§ Exercise directions:
Answer these from the text on investing in Europe below:
1. Where is the fund manager having dinner?
2. In what month will Germany hold elections?
3. Italian and French debt reached record high spreads not seen since which years, respectively?

§ Provided passage:
----
The Algebris Bullet

The Silver Bullet | Don’t Give up on Europe

“Europe is just uninvestable,” a fund manager declares, while carving a slice of roast lamb over dinner in Mayfair. “With Marine Le Pen in France, Brexit and populists all over the place, we prefer to avoid any Eurozone risk.” The other investors in the room nod, in silence.

The case for investing in the Eurozone assets has never been harder to make. Equipped with sophisticated macro models but sometimes lacking confidence in the EU’s political intricacies, investors often decide to give up on Europe altogether. We have not.

2017 indeed looks like a political minefield for European investors. Anti-euro candidates are gaining ground in the Netherlands and France, both of which have upcoming elections. The UK is about to start its split from the EU and is threatening to implement aggressive tax-cuts to counter investment uncertainty during the negotiating process. Greece’s Syriza government is again struggling to agree on a deal with creditors. Germany will hold elections too, in September, while Italy’s caretaker government is trying to kick the can down the road. As a result of these worries, Italian and French debt has just reached record high spreads not seen since 2014 and 2012, respectively. But beyond the political uncertainty, we believe there are opportunities.
----
§ Records:

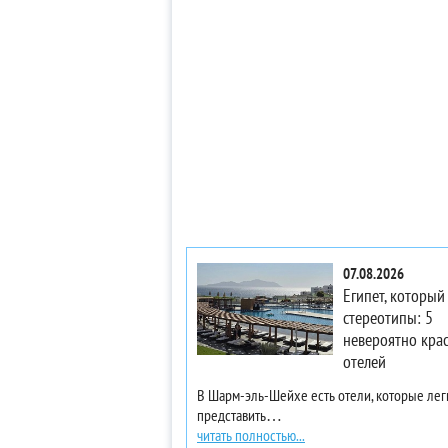
07.08.2026
Египет, который
стереотипы: 5
невероятно кра
отелей
В Шарм-эль-Шейхе есть отели, которые ле
представить…
читать полностью...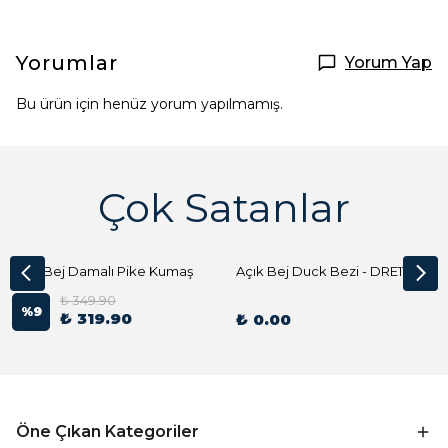
Yorumlar
Yorum Yap
Bu ürün için henüz yorum yapılmamış.
Çok Satanlar
Açık Bej Damalı Pike Kumaş
Açık Bej Duck Bezi - DRE1144 Kumaş Peçete
₺ 349.90
%
9
₺ 319.90
₺ 0.00
Öne Çıkan Kategoriler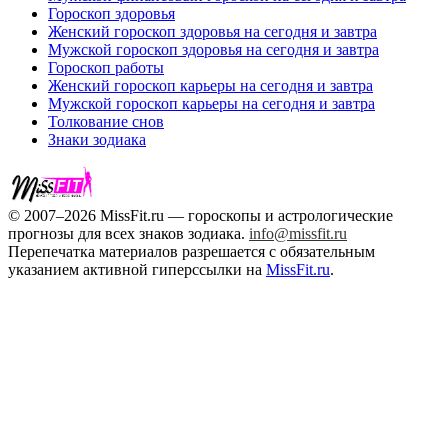
Гороскоп здоровья
Женский гороскоп здоровья на сегодня и завтра
Мужской гороскоп здоровья на сегодня и завтра
Гороскоп работы
Женский гороскоп карьеры на сегодня и завтра
Мужской гороскоп карьеры на сегодня и завтра
Толкование снов
Знаки зодиака
© 2007–2026 MissFit.ru — гороскопы и астрологические
прогнозы для всех знаков зодиака.
info@missfit.ru
Перепечатка материалов разрешается с обязательным
указанием активной гиперссылки на
MissFit.ru
.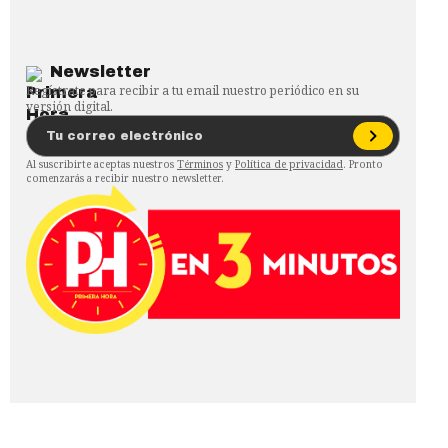
Newsletter
Regístrate para recibir a tu email nuestro periódico en su
versión digital.
Al suscribirte aceptas nuestros
Términos
y
Política de privacidad
. Pronto
comenzarás a recibir nuestro newsletter.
----
§ Response to the task:
1. In Mayfair.
2. September.
3. 2014 for Italian debt and 2012 for French debt.